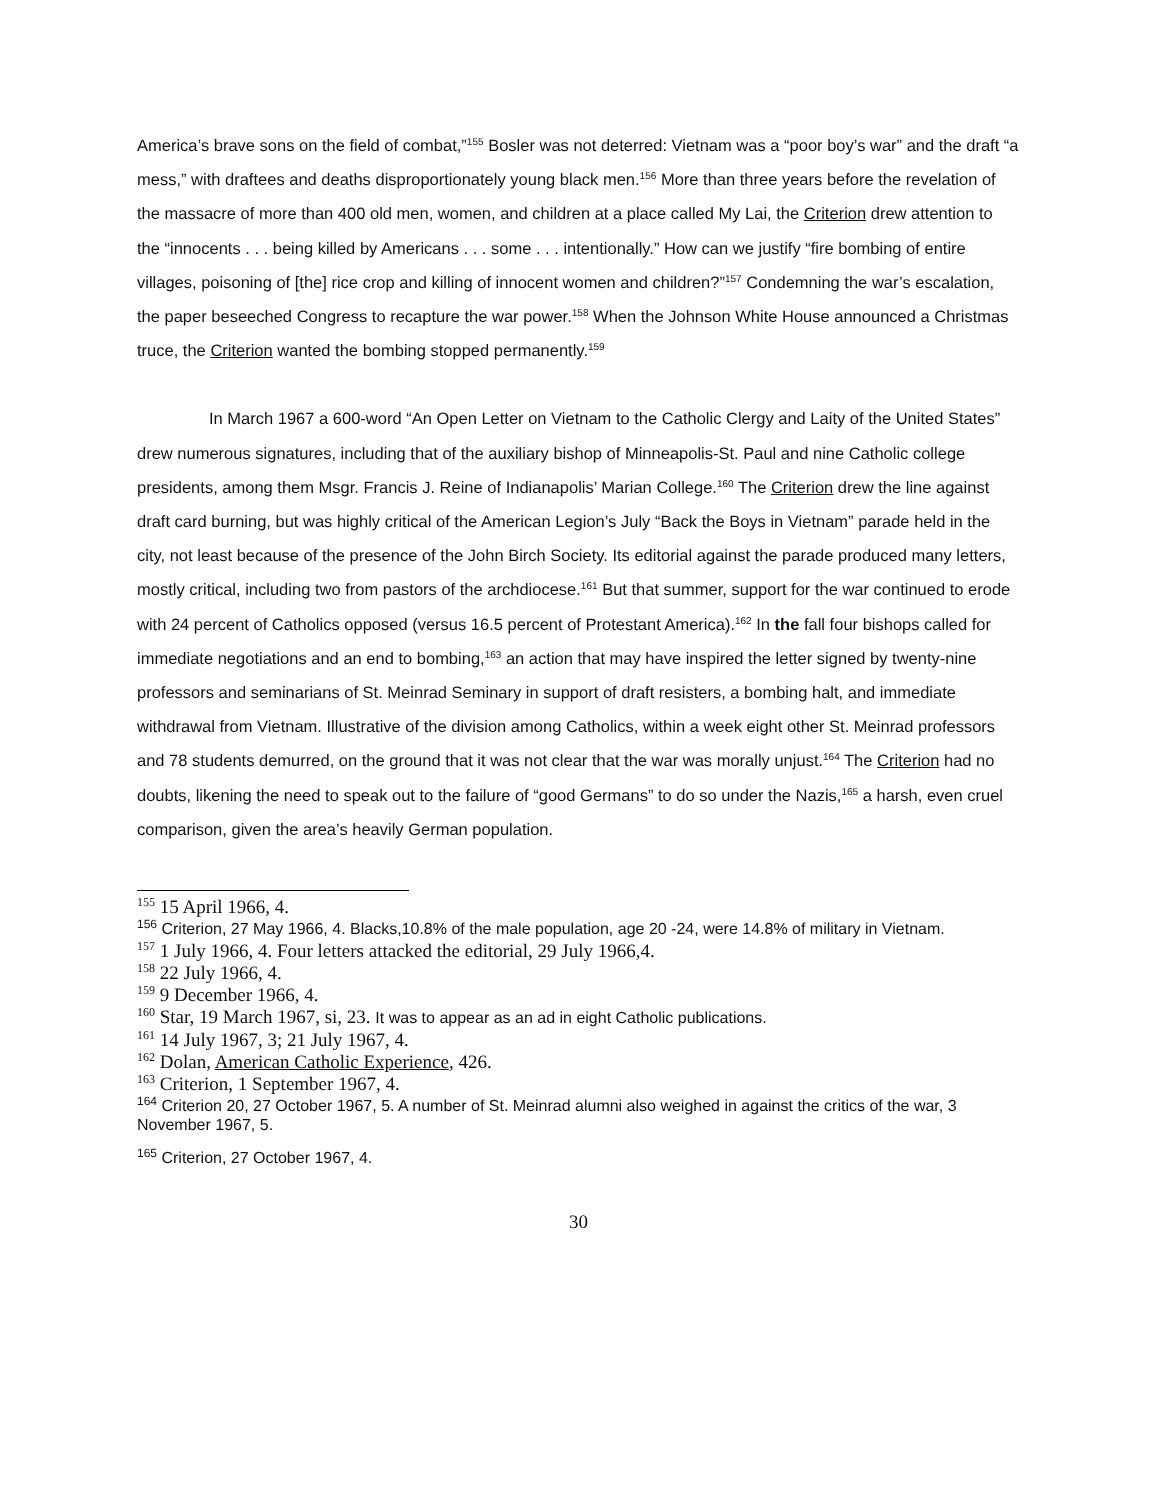America’s brave sons on the field of combat,”<sup>155</sup> Bosler was not deterred: Vietnam was a “poor boy’s war” and the draft “a mess,” with draftees and deaths disproportionately young black men.<sup>156</sup> More than three years before the revelation of the massacre of more than 400 old men, women, and children at a place called My Lai, the Criterion drew attention to the “innocents . . . being killed by Americans . . . some . . . intentionally.” How can we justify “fire bombing of entire villages, poisoning of [the] rice crop and killing of innocent women and children?”<sup>157</sup> Condemning the war’s escalation, the paper beseeched Congress to recapture the war power.<sup>158</sup> When the Johnson White House announced a Christmas truce, the Criterion wanted the bombing stopped permanently.<sup>159</sup>
In March 1967 a 600-word “An Open Letter on Vietnam to the Catholic Clergy and Laity of the United States” drew numerous signatures, including that of the auxiliary bishop of Minneapolis-St. Paul and nine Catholic college presidents, among them Msgr. Francis J. Reine of Indianapolis’ Marian College.<sup>160</sup> The Criterion drew the line against draft card burning, but was highly critical of the American Legion’s July “Back the Boys in Vietnam” parade held in the city, not least because of the presence of the John Birch Society. Its editorial against the parade produced many letters, mostly critical, including two from pastors of the archdiocese.<sup>161</sup> But that summer, support for the war continued to erode with 24 percent of Catholics opposed (versus 16.5 percent of Protestant America).<sup>162</sup> In the fall four bishops called for immediate negotiations and an end to bombing,<sup>163</sup> an action that may have inspired the letter signed by twenty-nine professors and seminarians of St. Meinrad Seminary in support of draft resisters, a bombing halt, and immediate withdrawal from Vietnam. Illustrative of the division among Catholics, within a week eight other St. Meinrad professors and 78 students demurred, on the ground that it was not clear that the war was morally unjust.<sup>164</sup> The Criterion had no doubts, likening the need to speak out to the failure of “good Germans” to do so under the Nazis,<sup>165</sup> a harsh, even cruel comparison, given the area’s heavily German population.
<sup>155</sup> 15 April 1966, 4.
<sup>156</sup> Criterion, 27 May 1966, 4. Blacks,10.8% of the male population, age 20 -24, were 14.8% of military in Vietnam.
<sup>157</sup> 1 July 1966, 4. Four letters attacked the editorial, 29 July 1966,4.
<sup>158</sup> 22 July 1966, 4.
<sup>159</sup> 9 December 1966, 4.
<sup>160</sup> Star, 19 March 1967, si, 23. It was to appear as an ad in eight Catholic publications.
<sup>161</sup> 14 July 1967, 3; 21 July 1967, 4.
<sup>162</sup> Dolan, American Catholic Experience, 426.
<sup>163</sup> Criterion, 1 September 1967, 4.
<sup>164</sup> Criterion 20, 27 October 1967, 5. A number of St. Meinrad alumni also weighed in against the critics of the war, 3 November 1967, 5.
<sup>165</sup> Criterion, 27 October 1967, 4.
30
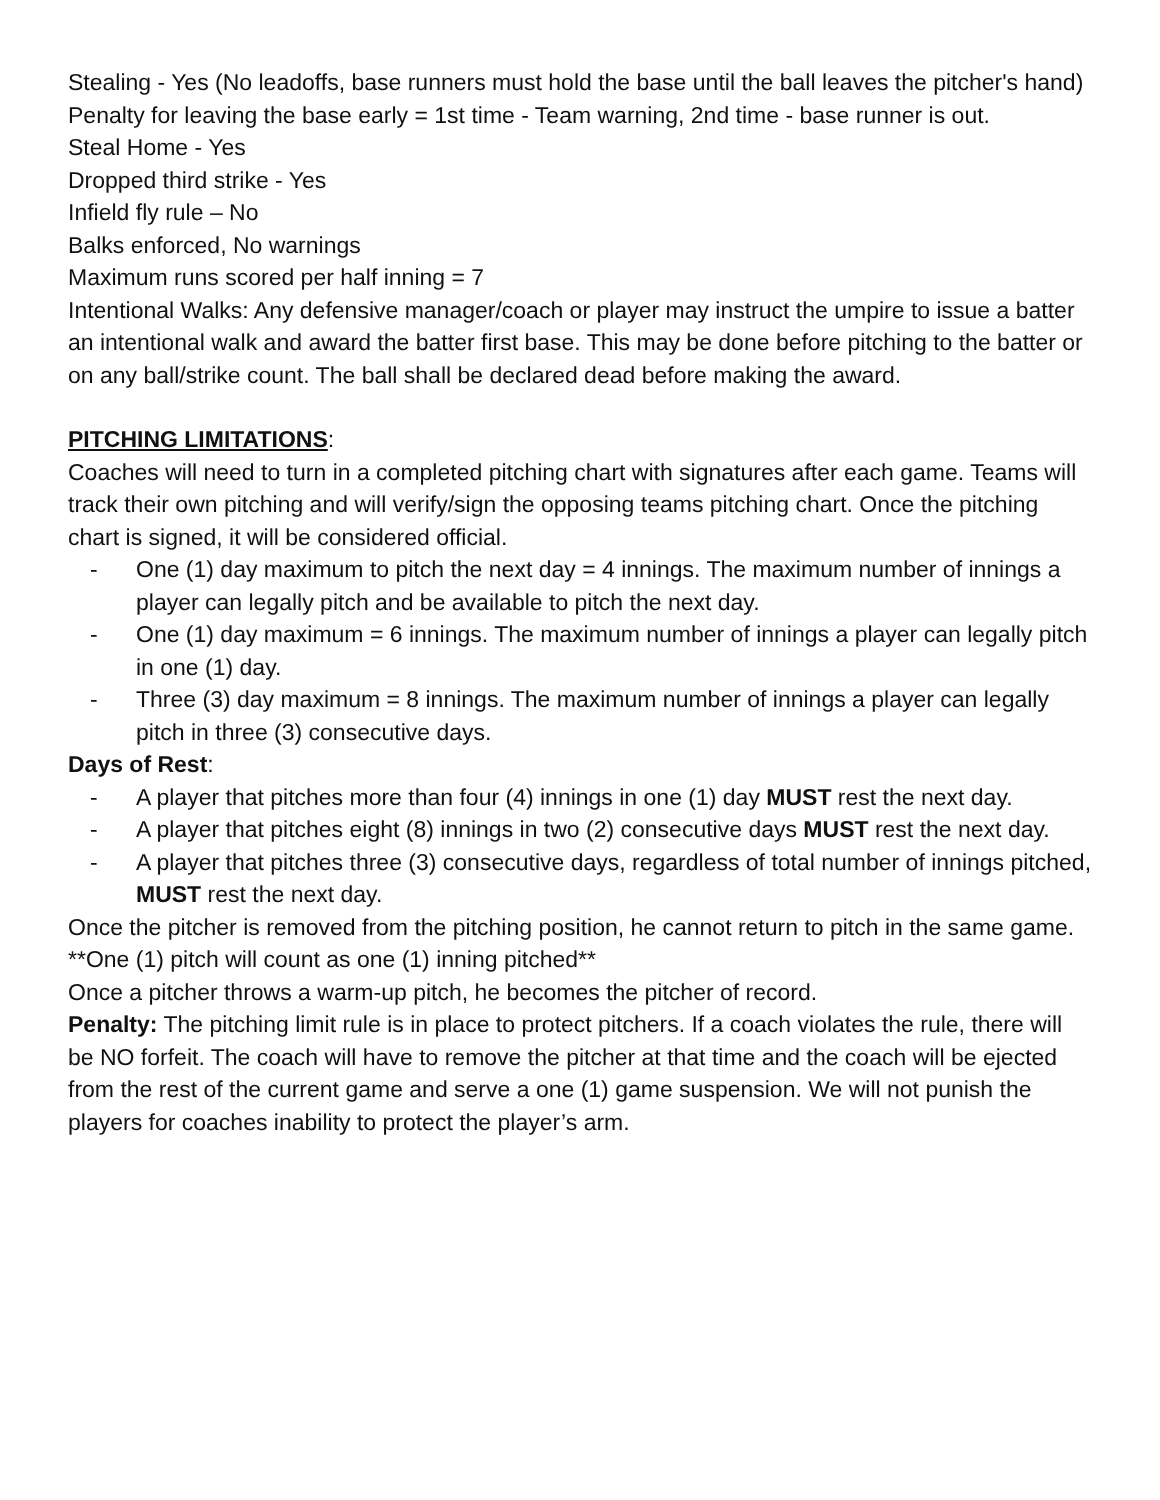Stealing - Yes (No leadoffs, base runners must hold the base until the ball leaves the pitcher's hand)
Penalty for leaving the base early = 1st time - Team warning, 2nd time - base runner is out.
Steal Home - Yes
Dropped third strike - Yes
Infield fly rule – No
Balks enforced, No warnings
Maximum runs scored per half inning = 7
Intentional Walks: Any defensive manager/coach or player may instruct the umpire to issue a batter an intentional walk and award the batter first base. This may be done before pitching to the batter or on any ball/strike count. The ball shall be declared dead before making the award.
PITCHING LIMITATIONS:
Coaches will need to turn in a completed pitching chart with signatures after each game. Teams will track their own pitching and will verify/sign the opposing teams pitching chart. Once the pitching chart is signed, it will be considered official.
- One (1) day maximum to pitch the next day = 4 innings. The maximum number of innings a player can legally pitch and be available to pitch the next day.
- One (1) day maximum = 6 innings. The maximum number of innings a player can legally pitch in one (1) day.
- Three (3) day maximum = 8 innings. The maximum number of innings a player can legally pitch in three (3) consecutive days.
Days of Rest:
- A player that pitches more than four (4) innings in one (1) day MUST rest the next day.
- A player that pitches eight (8) innings in two (2) consecutive days MUST rest the next day.
- A player that pitches three (3) consecutive days, regardless of total number of innings pitched, MUST rest the next day.
Once the pitcher is removed from the pitching position, he cannot return to pitch in the same game.
**One (1) pitch will count as one (1) inning pitched**
Once a pitcher throws a warm-up pitch, he becomes the pitcher of record.
Penalty: The pitching limit rule is in place to protect pitchers. If a coach violates the rule, there will be NO forfeit. The coach will have to remove the pitcher at that time and the coach will be ejected from the rest of the current game and serve a one (1) game suspension. We will not punish the players for coaches inability to protect the player’s arm.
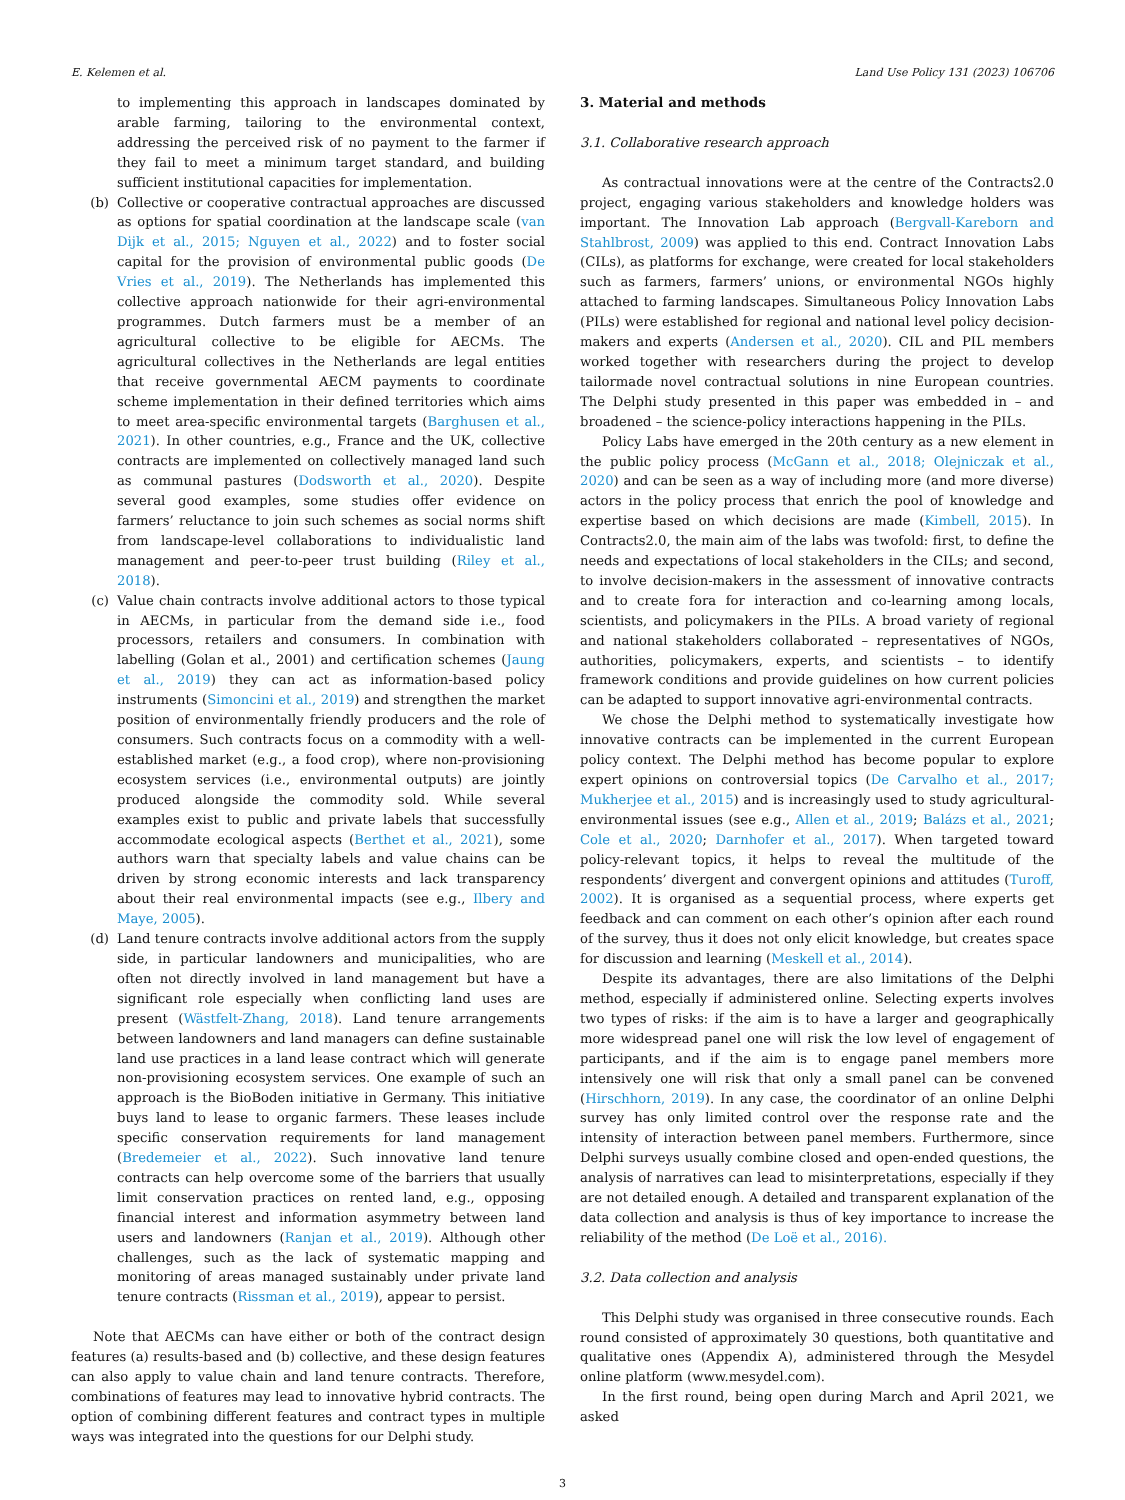E. Kelemen et al. Land Use Policy 131 (2023) 106706
to implementing this approach in landscapes dominated by arable farming, tailoring to the environmental context, addressing the perceived risk of no payment to the farmer if they fail to meet a minimum target standard, and building sufficient institutional capacities for implementation.
(b) Collective or cooperative contractual approaches are discussed as options for spatial coordination at the landscape scale (van Dijk et al., 2015; Nguyen et al., 2022) and to foster social capital for the provision of environmental public goods (De Vries et al., 2019). The Netherlands has implemented this collective approach nationwide for their agri-environmental programmes. Dutch farmers must be a member of an agricultural collective to be eligible for AECMs. The agricultural collectives in the Netherlands are legal entities that receive governmental AECM payments to coordinate scheme implementation in their defined territories which aims to meet area-specific environmental targets (Barghusen et al., 2021). In other countries, e.g., France and the UK, collective contracts are implemented on collectively managed land such as communal pastures (Dodsworth et al., 2020). Despite several good examples, some studies offer evidence on farmers’ reluctance to join such schemes as social norms shift from landscape-level collaborations to individualistic land management and peer-to-peer trust building (Riley et al., 2018).
(c) Value chain contracts involve additional actors to those typical in AECMs, in particular from the demand side i.e., food processors, retailers and consumers. In combination with labelling (Golan et al., 2001) and certification schemes (Jaung et al., 2019) they can act as information-based policy instruments (Simoncini et al., 2019) and strengthen the market position of environmentally friendly producers and the role of consumers. Such contracts focus on a commodity with a well-established market (e.g., a food crop), where non-provisioning ecosystem services (i.e., environmental outputs) are jointly produced alongside the commodity sold. While several examples exist to public and private labels that successfully accommodate ecological aspects (Berthet et al., 2021), some authors warn that specialty labels and value chains can be driven by strong economic interests and lack transparency about their real environmental impacts (see e.g., Ilbery and Maye, 2005).
(d) Land tenure contracts involve additional actors from the supply side, in particular landowners and municipalities, who are often not directly involved in land management but have a significant role especially when conflicting land uses are present (Wästfelt-Zhang, 2018). Land tenure arrangements between landowners and land managers can define sustainable land use practices in a land lease contract which will generate non-provisioning ecosystem services. One example of such an approach is the BioBoden initiative in Germany. This initiative buys land to lease to organic farmers. These leases include specific conservation requirements for land management (Bredemeier et al., 2022). Such innovative land tenure contracts can help overcome some of the barriers that usually limit conservation practices on rented land, e.g., opposing financial interest and information asymmetry between land users and landowners (Ranjan et al., 2019). Although other challenges, such as the lack of systematic mapping and monitoring of areas managed sustainably under private land tenure contracts (Rissman et al., 2019), appear to persist.
Note that AECMs can have either or both of the contract design features (a) results-based and (b) collective, and these design features can also apply to value chain and land tenure contracts. Therefore, combinations of features may lead to innovative hybrid contracts. The option of combining different features and contract types in multiple ways was integrated into the questions for our Delphi study.
3. Material and methods
3.1. Collaborative research approach
As contractual innovations were at the centre of the Contracts2.0 project, engaging various stakeholders and knowledge holders was important. The Innovation Lab approach (Bergvall-Kareborn and Stahlbrost, 2009) was applied to this end. Contract Innovation Labs (CILs), as platforms for exchange, were created for local stakeholders such as farmers, farmers’ unions, or environmental NGOs highly attached to farming landscapes. Simultaneous Policy Innovation Labs (PILs) were established for regional and national level policy decision-makers and experts (Andersen et al., 2020). CIL and PIL members worked together with researchers during the project to develop tailormade novel contractual solutions in nine European countries. The Delphi study presented in this paper was embedded in – and broadened – the science-policy interactions happening in the PILs.
Policy Labs have emerged in the 20th century as a new element in the public policy process (McGann et al., 2018; Olejniczak et al., 2020) and can be seen as a way of including more (and more diverse) actors in the policy process that enrich the pool of knowledge and expertise based on which decisions are made (Kimbell, 2015). In Contracts2.0, the main aim of the labs was twofold: first, to define the needs and expectations of local stakeholders in the CILs; and second, to involve decision-makers in the assessment of innovative contracts and to create fora for interaction and co-learning among locals, scientists, and policymakers in the PILs. A broad variety of regional and national stakeholders collaborated – representatives of NGOs, authorities, policymakers, experts, and scientists – to identify framework conditions and provide guidelines on how current policies can be adapted to support innovative agri-environmental contracts.
We chose the Delphi method to systematically investigate how innovative contracts can be implemented in the current European policy context. The Delphi method has become popular to explore expert opinions on controversial topics (De Carvalho et al., 2017; Mukherjee et al., 2015) and is increasingly used to study agricultural-environmental issues (see e.g., Allen et al., 2019; Balázs et al., 2021; Cole et al., 2020; Darnhofer et al., 2017). When targeted toward policy-relevant topics, it helps to reveal the multitude of the respondents’ divergent and convergent opinions and attitudes (Turoff, 2002). It is organised as a sequential process, where experts get feedback and can comment on each other’s opinion after each round of the survey, thus it does not only elicit knowledge, but creates space for discussion and learning (Meskell et al., 2014).
Despite its advantages, there are also limitations of the Delphi method, especially if administered online. Selecting experts involves two types of risks: if the aim is to have a larger and geographically more widespread panel one will risk the low level of engagement of participants, and if the aim is to engage panel members more intensively one will risk that only a small panel can be convened (Hirschhorn, 2019). In any case, the coordinator of an online Delphi survey has only limited control over the response rate and the intensity of interaction between panel members. Furthermore, since Delphi surveys usually combine closed and open-ended questions, the analysis of narratives can lead to misinterpretations, especially if they are not detailed enough. A detailed and transparent explanation of the data collection and analysis is thus of key importance to increase the reliability of the method (De Loë et al., 2016).
3.2. Data collection and analysis
This Delphi study was organised in three consecutive rounds. Each round consisted of approximately 30 questions, both quantitative and qualitative ones (Appendix A), administered through the Mesydel online platform (www.mesydel.com).
In the first round, being open during March and April 2021, we asked
3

__Prompt__: With the line that has "to implementing this" as the first and the line that has "(b) Collective or" as the last, repeat exactly that run of lines above and no more.

__Response below__:
to implementing this approach in landscapes dominated by arable farming, tailoring to the environmental context, addressing the perceived risk of no payment to the farmer if they fail to meet a minimum target standard, and building sufficient institutional capacities for implementation.
(b) Collective or cooperative contractual approaches are discussed as options for spatial coordination at the landscape scale (van Dijk et al., 2015; Nguyen et al., 2022) and to foster social capital for the provision of environmental public goods (De Vries et al., 2019). The Netherlands has implemented this collective approach nationwide for their agri-environmental programmes. Dutch farmers must be a member of an agricultural collective to be eligible for AECMs. The agricultural collectives in the Netherlands are legal entities that receive governmental AECM payments to coordinate scheme implementation in their defined territories which aims to meet area-specific environmental targets (Barghusen et al., 2021). In other countries, e.g., France and the UK, collective contracts are implemented on collectively managed land such as communal pastures (Dodsworth et al., 2020). Despite several good examples, some studies offer evidence on farmers’ reluctance to join such schemes as social norms shift from landscape-level collaborations to individualistic land management and peer-to-peer trust building (Riley et al., 2018).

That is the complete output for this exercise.